**** LISTED ENTRIES ****

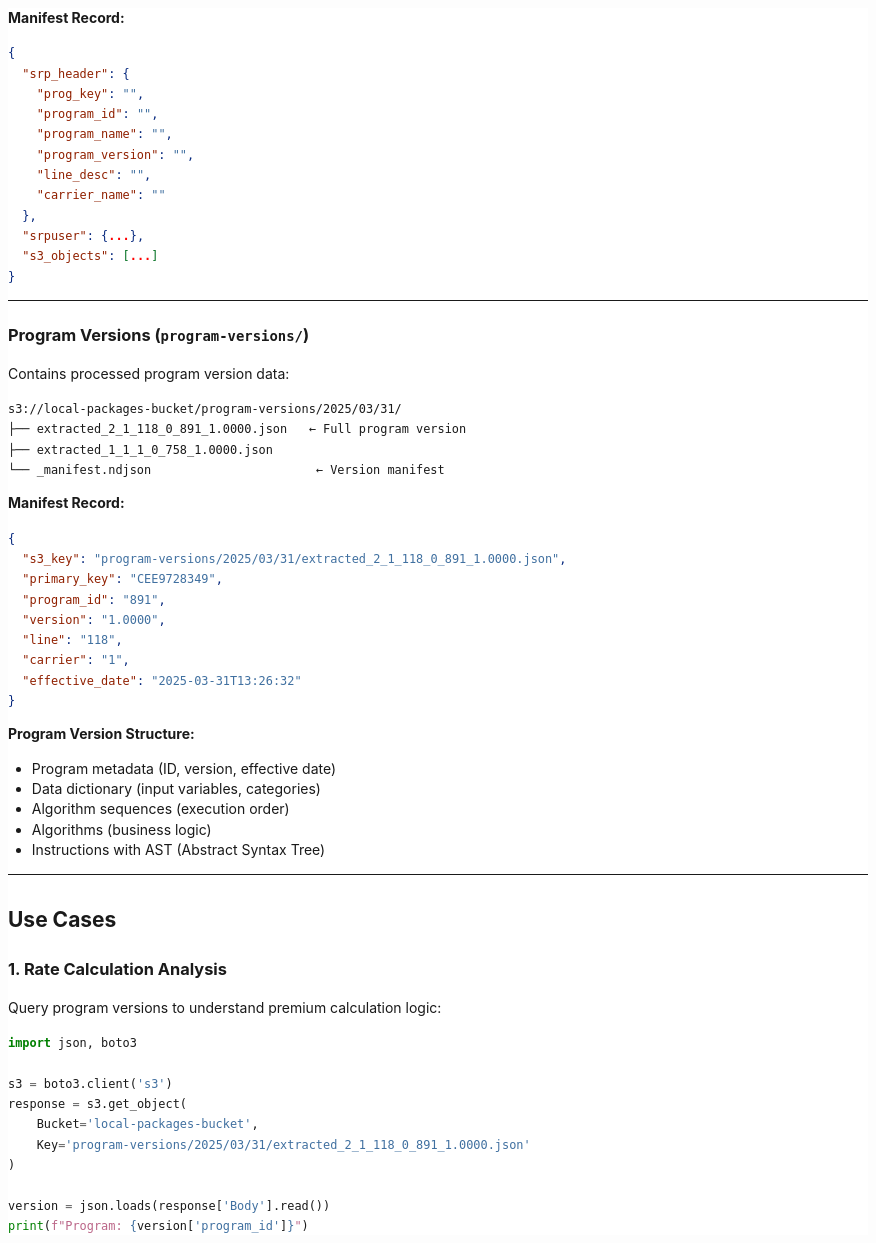 **Manifest Record:**
```json
{
  "srp_header": {
    "prog_key": "",
    "program_id": "",
    "program_name": "",
    "program_version": "",
    "line_desc": "",
    "carrier_name": ""
  },
  "srpuser": {...},
  "s3_objects": [...]
}
```

---

### Program Versions (`program-versions/`)

Contains processed program version data:

```
s3://local-packages-bucket/program-versions/2025/03/31/
├── extracted_2_1_118_0_891_1.0000.json   ← Full program version
├── extracted_1_1_1_0_758_1.0000.json
└── _manifest.ndjson                       ← Version manifest
```

**Manifest Record:**
```json
{
  "s3_key": "program-versions/2025/03/31/extracted_2_1_118_0_891_1.0000.json",
  "primary_key": "CEE9728349",
  "program_id": "891",
  "version": "1.0000",
  "line": "118",
  "carrier": "1",
  "effective_date": "2025-03-31T13:26:32"
}
```

**Program Version Structure:**
- Program metadata (ID, version, effective date)
- Data dictionary (input variables, categories)
- Algorithm sequences (execution order)
- Algorithms (business logic)
- Instructions with AST (Abstract Syntax Tree)

---

## Use Cases

### 1. Rate Calculation Analysis
Query program versions to understand premium calculation logic:
```python
import json, boto3

s3 = boto3.client('s3')
response = s3.get_object(
    Bucket='local-packages-bucket',
    Key='program-versions/2025/03/31/extracted_2_1_118_0_891_1.0000.json'
)

version = json.loads(response['Body'].read())
print(f"Program: {version['program_id']}")
```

****

EXERCISE: Show every line of the data that includes the string "versions".

WRITTEN ANSWER:
### Program Versions (`program-versions/`)
s3://local-packages-bucket/program-versions/2025/03/31/
  "s3_key": "program-versions/2025/03/31/extracted_2_1_118_0_891_1.0000.json",
Query program versions to understand premium calculation logic:
    Key='program-versions/2025/03/31/extracted_2_1_118_0_891_1.0000.json'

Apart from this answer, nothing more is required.